Road projects dominated most of the meeting, but additional topics of interest included zoning changes, funding assistance and fee hikes for local services.
One such debate concerned the identification of a roadway located in the county. For nearly a year, Donnie Smith has requested the county work the road up to property he owns in the area.
The panel could not reach an agreement in recent months whether or not the county had maintained the road or if it was privately owned. Previous discussion suggested the county had once worked it back in the 1930s-50s, but since abandoned it.
Smith even had an older gentlemen tell the panel last summer that he remembered a school bus picking up children along the road.
Since that, though, the road ownership has been in limbo, leaving no one to know for sure who owns the road.
Tuesday night, county attorney Brad McFall told Smith that Inland Temple, a timber company, owns the right of way around the road, therefore they should own the road. Furthermore, the matter is now out of the county’s hands.
McFall said he had researched the road’s history and found a deed record that suggests Inland as the most recent owner.

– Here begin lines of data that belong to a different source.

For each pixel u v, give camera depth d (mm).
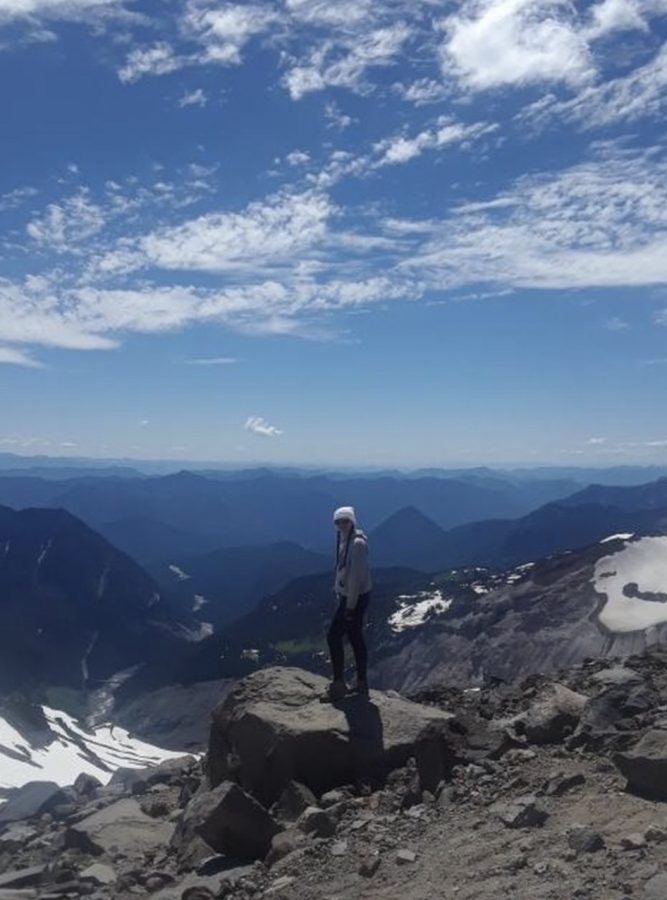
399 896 9023
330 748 13508
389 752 13461
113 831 14680
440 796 11711
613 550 162000
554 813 10242
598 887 8055
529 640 137375
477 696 18109
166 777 20719
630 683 14984
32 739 174750
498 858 9344
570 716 13508
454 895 8664
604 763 11406
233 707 15031
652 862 8328
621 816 9703
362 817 11773
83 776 23891
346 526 15109
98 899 11375
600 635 128750
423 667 148125
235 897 10320
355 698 14773
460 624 156875
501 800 11141
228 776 14438
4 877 13406
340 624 15086
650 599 137000
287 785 13289
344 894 9453
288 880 10281
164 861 12547
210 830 11977
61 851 14906
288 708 14578
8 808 22344
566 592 148500
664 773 10039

Smith, who appeared a little irate, asked the panel why they did not tell him this 11 months ago, when he had first approached them about the matter, instead of having it dragged out so long. He said it appears the county board attorney had been wasting the taxpayers’ time by allowing the issue to go on for so long, when it could have been resolved sooner.
McFall responded that he had only been asked to research the property deed in January and not 11 months ago. Smith then clarified his statement and said that the county board then had dragged the issue out longer than ever needed.
Smith added that he could not believe Inland owned the road, for people he had talked to at the timber company had denied ownership of the road but rather owned the surrounding property.
The panel did not take any action on the matter, once McFall stated the county did not own the right of way.
Acting chairman David Jarvis suggested also that having another road in the county to upkeep would be difficult, as there are many roads in dire need of repair and paving work.
Jarvis chaired the night’s group in the place of Mike Hooper, who was reported to be sick.
Several citizens were on the agenda to discuss repairs on their roads, yet only a few showed up to voice their concerns. Paris Mountain Road and Garmon Road were two roads given special attention by the board. A petition was presented to the commission with more than 20 signatures of homeowners and landowners in the Paris Mountain area strongly urging the county to pave their road.
Homeowner Greg George spoke on behalf of his neighbors and handed out photographs depicting the harsh conditions of the road from the winter weather. He said the road is impassable at times and cannot be patroled by police nor used to bus students to school.
Another neighbor stated that the road was “one of the worst roads in the county,” which also was voiced by commissioner Billy Williams.
Similar sentiment was expressed by residents about Garmon Road.
Jarvis told the group that the county board was aware of the situations, but had their interests elsewhere, specifically repairing roads that had once been paved.
“Unfortunately, we have many paved roads that have turned back to dirt roads from this winter that we got to repair,” he said. “And we have a lot of them.”
County manager Clinton Lester shed more light on the projects, stating that the dirt roads had held water, then froze, only to thaw out and leave behind slushy conditions, making the roads very hard to navigate down. He had listed some 38 roads that were in need of rework, which probably would be done when warmer weather came.
“We have had the worst winter that I can recall. I’ve heard that this was the second worst winter in Georgia history,” Lester said. “We have 38 roads with the similar situation as Paris Mountain and Garmon and have put out over $30,000 worth of gravel on these roads, which is the most we have put out during the winter.
“We could easily spend all summer patching these roads and not put any asphalt down. They may be beating up our cars, but this really is all we can do at this time. It’s been a horrible winter.”
Lester added that the county road department should be commended for what they have done up to this point in at least trying to make the roads passable. Board members agreed and reviewed the paving and repair list again.